Ion channel function depends on the chemical and physical properties and spatial arrangement of the residues that line the channel lumen and on the electrostatic potential within the lumen. We have used small, sulfhydryl-specific thiosulfonate reagents, both positively charged and neutral, to probe the environment within the acetylcholine (ACh) receptor channel. Rate constants were determined for their reactions with cysteines substituted for nine exposed residues in the second membrane-spanning segment (M2) of the alpha subunit. The largest rate constants, both in the presence and absence of ACh, were for the reactions with the cysteine substituted for alpha Thr244, near the intracellular end of the channel. In the open state of the channel, but not in the closed state, the rate constants for the reactions of the charged reagents with several substituted cysteines depended on the transmembrane electrostatic potential, and the electrical distance of these cysteines increased from the extracellular to the intracellular end of M2. Even at zero transmembrane potential, the ratios of the rate constants for the reactions of three positively charged reagents with alpha T244C, alpha L251C, and alpha L258C to the rate constant for the reaction of an uncharged reagent were much greater in the open than in the closed state. This dependence of the rate constants on reagent charge is consistent with an intrinsic electrostatic potential in the channel that is considerably more negative in the open state than in the closed state. The effects of ACh on the rate constants for the reactions of substituted Cys along the length of alpha M2, on the dependence of the rate constants on the transmembrane potential, and on the intrinsic potential support a location of a gate more intracellular than alpha Thr244.
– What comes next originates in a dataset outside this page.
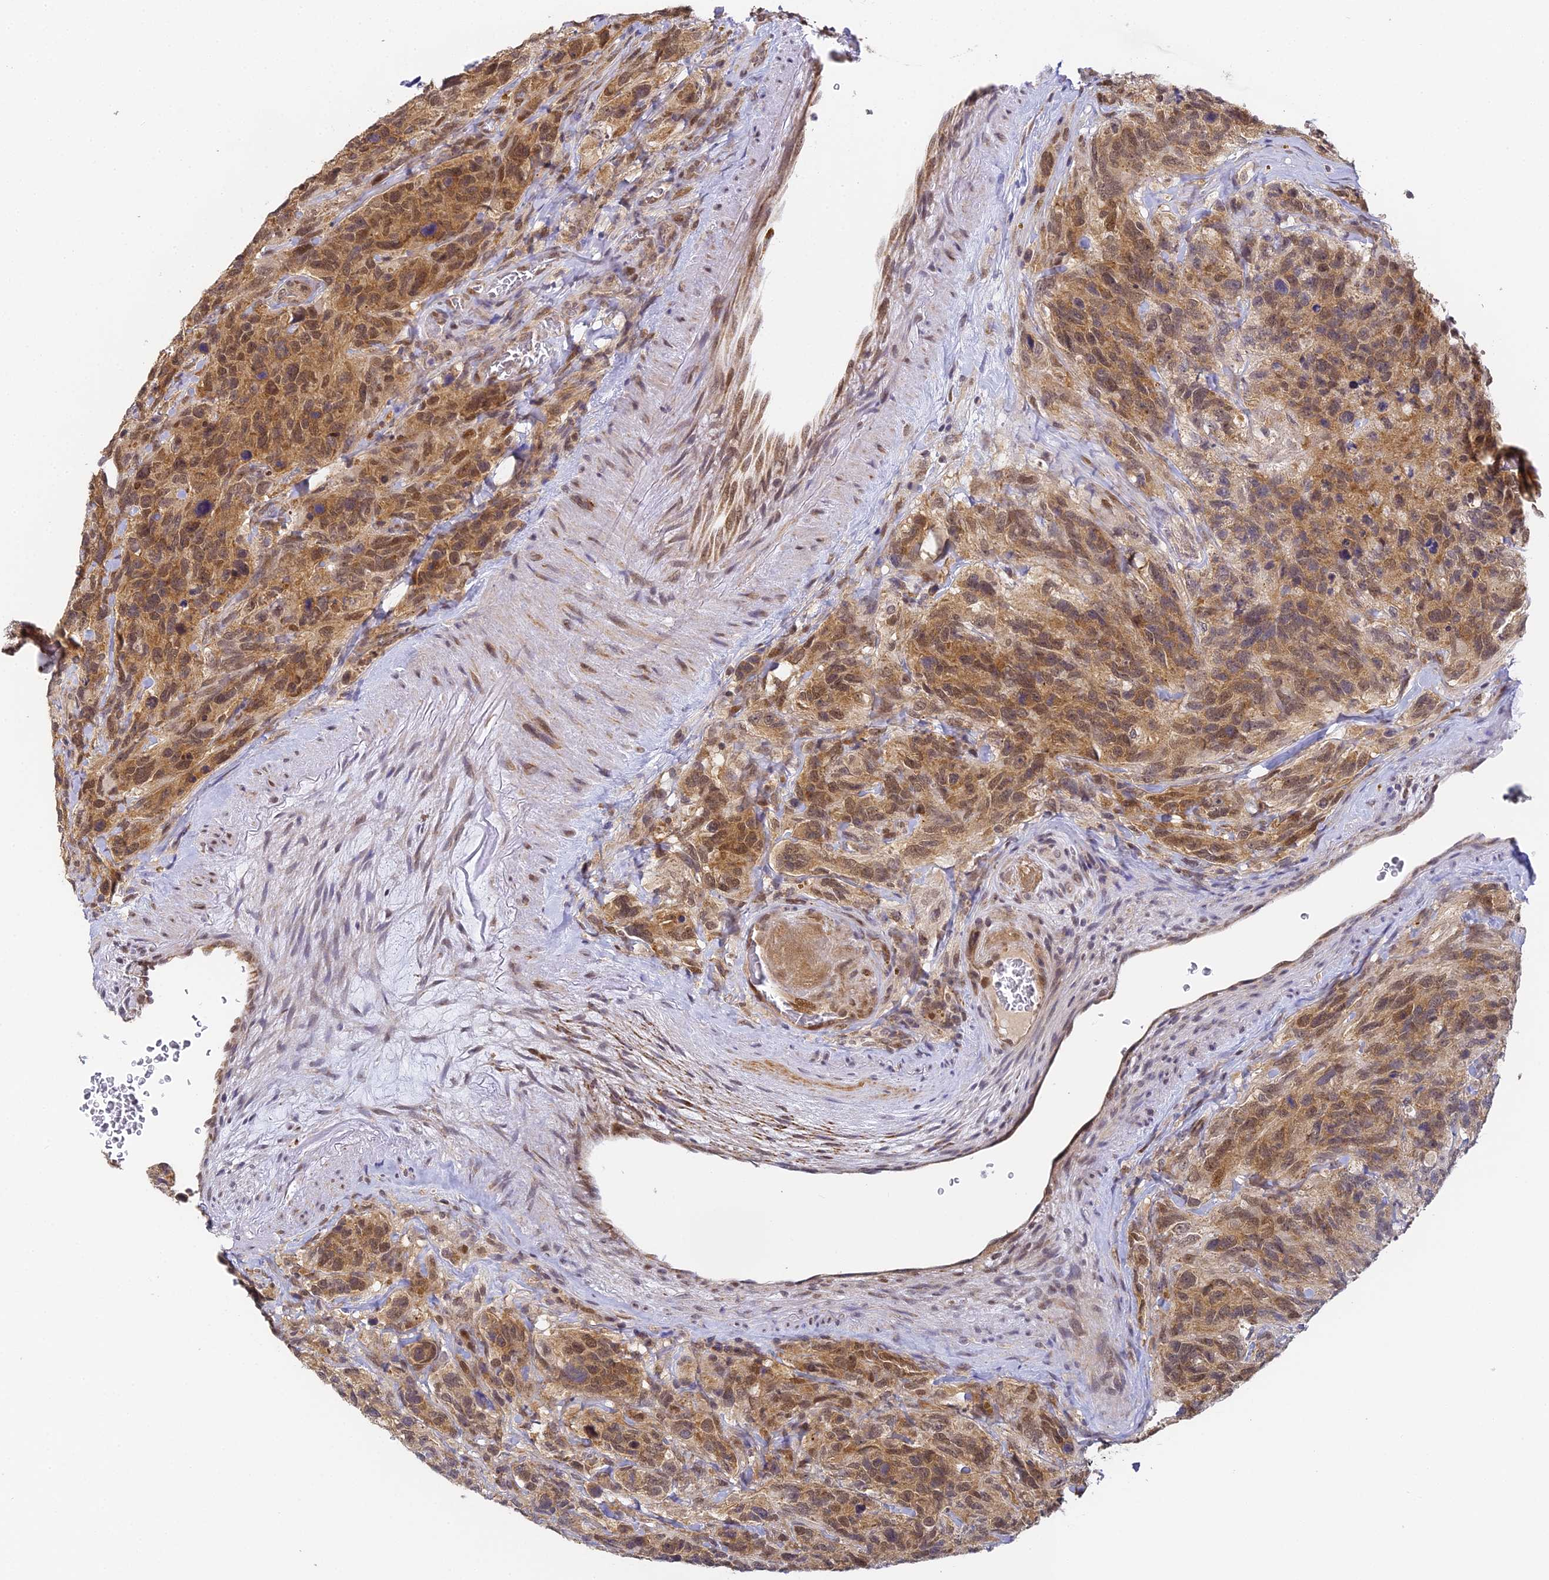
{"staining": {"intensity": "moderate", "quantity": ">75%", "location": "cytoplasmic/membranous,nuclear"}, "tissue": "glioma", "cell_type": "Tumor cells", "image_type": "cancer", "snomed": [{"axis": "morphology", "description": "Glioma, malignant, High grade"}, {"axis": "topography", "description": "Brain"}], "caption": "Protein expression by immunohistochemistry (IHC) exhibits moderate cytoplasmic/membranous and nuclear expression in approximately >75% of tumor cells in glioma. (IHC, brightfield microscopy, high magnification).", "gene": "DNAAF10", "patient": {"sex": "male", "age": 69}}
The intrinsic electrostatic potential and the intermediate ring of charge in the acetylcholine receptor channel.

A ring of aligned glutamate residues named the intermediate ring of charge surrounds the intracellular end of the acetylcholine receptor channel and dominates cation conduction (Imoto et al. 1988). Four of the five subunits in mouse-muscle acetylcholine receptor contribute a glutamate to the ring. These glutamates were mutated to glutamine or lysine, and combinations of mutant and native subunits, yielding net ring charges of -1 to -4, were expressed in Xenopus laevis oocytes. In all complexes, the alpha subunit contained a Cys substituted for alphaThr244, three residues away from the ring glutamate alphaGlu241. The rate constants for the reactions of alphaThr244Cys with the neutral 2-hydroxyethyl-methanethiosulfonate, the positively charged 2-ammonioethyl-methanethiosulfonate, and the doubly positively charged 2-ammonioethyl-2'-ammonioethanethiosulfonate were determined from the rates of irreversible inhibition of the responses to acetylcholine. The reagents were added in the presence and absence of acetylcholine and at various transmembrane potentials, and the rate constants were extrapolated to zero transmembrane potential. The intrinsic electrostatic potential in the channel in the vicinity of the ring of charge was estimated from the ratios of the rate constants of differently charged reagents. In the acetylcholine-induced open state, this potential was -230 mV with four glutamates in the ring and increased linearly towards 0 mV by +57 mV for each negative charge removed from the ring. Thus, the intrinsic electrostatic potential in the narrow, intracellular end of the open channel is almost entirely due to the intermediate ring of charge and is strongly correlated with alkali-metal-ion conductance through the channel. The intrinsic electrostatic potential in the closed state of the channel was more positive than in the open state at all values of the ring charge. These electrostatic properties were simulated by theoretical calculations based on a simplified model of the channel.